NOW President: It’s 'Not Acceptable' for President Obama to Achieve Health Care Reform 'By Pushing Women Back Into the Back Alleys to Die'

Terry O’Neill, the president of the National Organization of Women, was not happy to hear President Obama’s response when ABC News asked him about an amendment added to the House Democrats’ health care bill Saturday night that further restricts abortion services in both public and private insurance plans.

“He has passed health care for half the population and an anti-abortion bill for the rest of us,” O’Neill said.

She said she understood the president’s frustration in wanting to pass health care reform, but “it is not acceptable for him to achieve that goal by pushing women back into the back alleys to die.” And the anti-abortion amendment added to the health care reform legislation “does just that.”

Other organizations that support abortion rights agree .

The office of the one of the authors of the amendment, Rep. Bart Stupak, D-Mich., rejects that, saying that the bill “prohibits the use of federal funding for abortion under the public health insurance option and prohibits the use of federal affordability credits to purchase a health insurance policy that covers abortion.” This, Stupak argues, merely codifies existing law under what’s known as the Hyde amendment.

But O’Neill says the bill goes further than that.

“It prohibits the insurance companies from offering abortion if anyone in their plan has received any kind of subsidy,” she told ABC News. “It was very, very cleverly done. The Catholic bishops are beside themselves with glee. They rolled the pro-choice Democrats.”

The office of House Speaker Nancy Pelosi, D-Calif., says that the Stupak amendment does not prohibit by law private insurance companies from offering plans that include abortion coverage to women not receiving government subsidies.

But many in the abortion-rights community say the amendment will likely have that effect because so many Americans would be receiving a subsidy, insurance companies would drop abortion coverage so as to appeal to the largest number of consumers possible.

In our interview with President Obama on Monday, we asked the President whether the Stupak amendment meets or goes beyond his pledge to keep federal funds from funding abortions.

"I laid out a very simple principle, which is this is a health care bill, not an abortion bill," Mr. Obama said. "And we're not looking to change what is the principle that has been in place for a very long time, which is federal dollars are not used to subsidize abortions."
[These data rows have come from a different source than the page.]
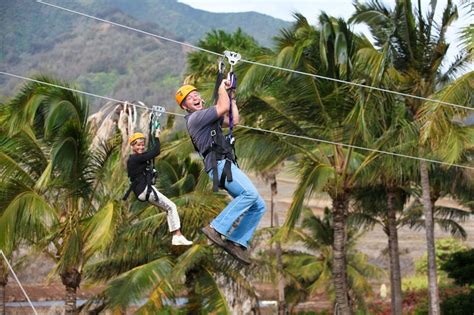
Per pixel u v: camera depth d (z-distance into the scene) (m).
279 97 26.28
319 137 27.47
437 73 28.06
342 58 25.20
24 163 25.50
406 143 26.77
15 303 56.12
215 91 10.52
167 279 27.92
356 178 29.03
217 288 28.83
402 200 41.28
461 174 35.75
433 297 32.16
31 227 24.03
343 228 28.69
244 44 40.62
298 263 46.84
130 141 12.24
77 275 26.30
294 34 25.92
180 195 30.09
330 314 54.00
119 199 27.00
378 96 26.05
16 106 22.58
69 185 25.11
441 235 69.12
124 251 28.88
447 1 26.69
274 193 39.53
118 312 27.14
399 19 26.78
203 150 9.91
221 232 9.87
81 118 24.05
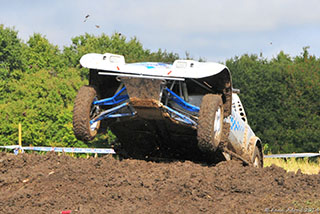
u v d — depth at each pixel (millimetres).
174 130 29422
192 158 32625
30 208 20000
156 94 25812
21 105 66312
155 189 21641
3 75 80125
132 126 29844
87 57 26984
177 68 25703
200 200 20594
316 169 46906
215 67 25547
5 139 64625
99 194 21125
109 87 28844
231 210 19422
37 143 65750
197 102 27953
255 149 36375
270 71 74625
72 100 70625
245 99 73312
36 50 91250
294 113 71625
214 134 26016
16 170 24359
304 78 72812
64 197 21078
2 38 82500
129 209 19359
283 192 21859
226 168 25203
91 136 27094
That phrase – “this is a health care bill, not an abortion bill” – bothers O’Neill, she says. “Abortion is health care,” she says. “I read that quote to a huge number of people and they just gasped. Abortion is fundamental health care. Candidate Obama repeatedly said reproductive health care is a fundamental part of health care. Candidate Obama repeatedly said reproductive health care would be included in his health care package.”

Obama said that the bill cannot change the status quo regarding the ban on federally funded abortions.
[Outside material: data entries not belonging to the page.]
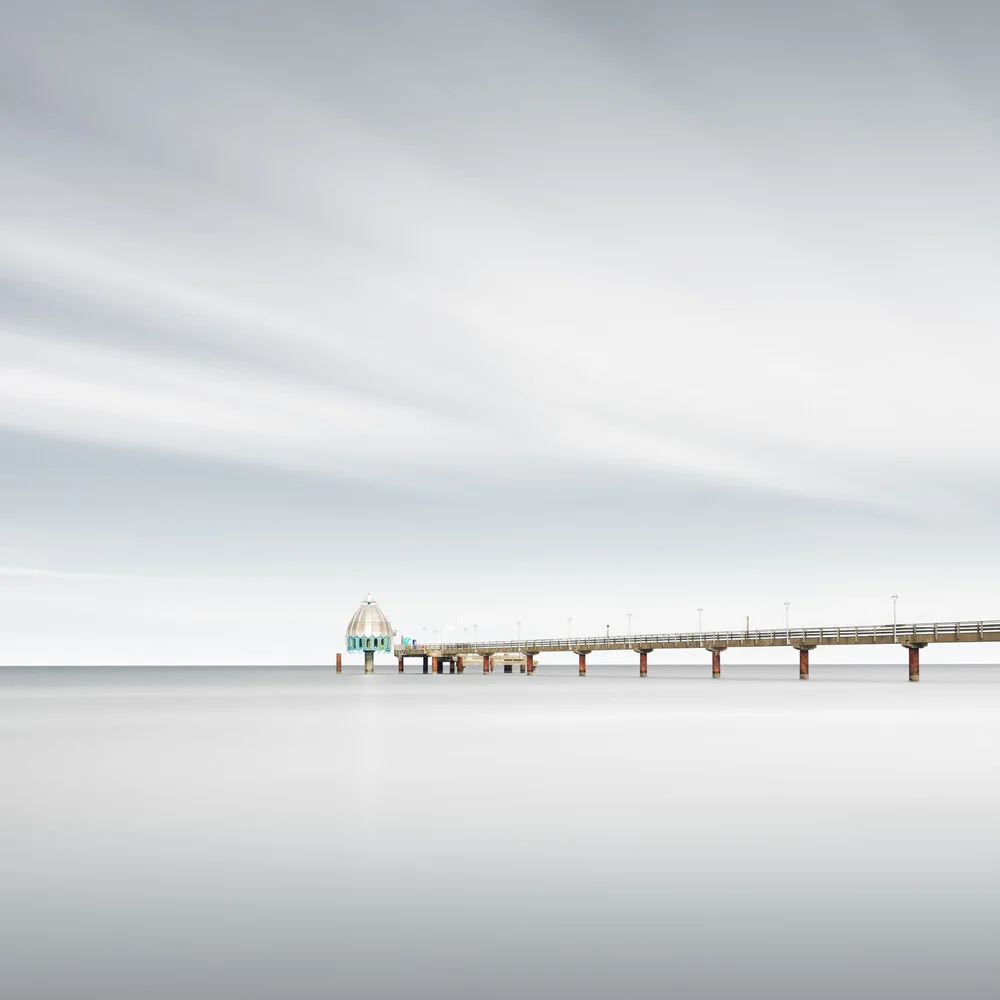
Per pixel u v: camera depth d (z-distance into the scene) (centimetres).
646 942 1554
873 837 2300
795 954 1499
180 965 1466
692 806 2731
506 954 1506
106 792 3041
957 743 4381
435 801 2839
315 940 1574
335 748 4344
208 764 3753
“There are strong feelings on both sides" about the amendment "and what that tells me is that there needs to be some more work before we get to the point where we're not changing the status quo….I want to make sure that the provision that emerges meets that test -- that we are not in some way sneaking in funding for abortions, but, on the other hand, that we're not restricting women's insurance choices.” The president said he was confident that the final legislation will ensure that "neither side feels that it's being betrayed."

That isn’t how O’Neill sees it, as least as of now.

“The president has handed us a bill that reverses Roe v. Wade,” she told ABC News, condemning the amendment originally drafted by Stupak and Rep. Joe Pitts, R-Penn. “Stupak-Pitts is such a sweeping denial of insurance coverage of abortion for women that it in fact in essence makes abortion unavailable to women. In Roe v Wade the court said the government may not restrict women from exercising their choice to have an abortion and Stupak-Pitts clearly stops women from doing that.”

During the Democratic primaries, the campaign of then-Sen. Hillary Clinton, D-NY, suggested that Obama would not fight for abortion rights as would Clinton. O’Neill sees this current action in that light.

“There’s no question that Hillary Clinton would have fought for our rights,” she says. “There’s no question that she would have understood the devastating implications of the Stupak-Pitts amendment. She would not have countenanced the Democratic leadership” of the House insisting that the amendment was allowed to be voted upon, which O’Neill says was a decision that essentially assured its inclusion in the bill.

Did she contact Clinton?

“She works for President Obama,” O’Neill says, “so that wouldn’t be appropriate.”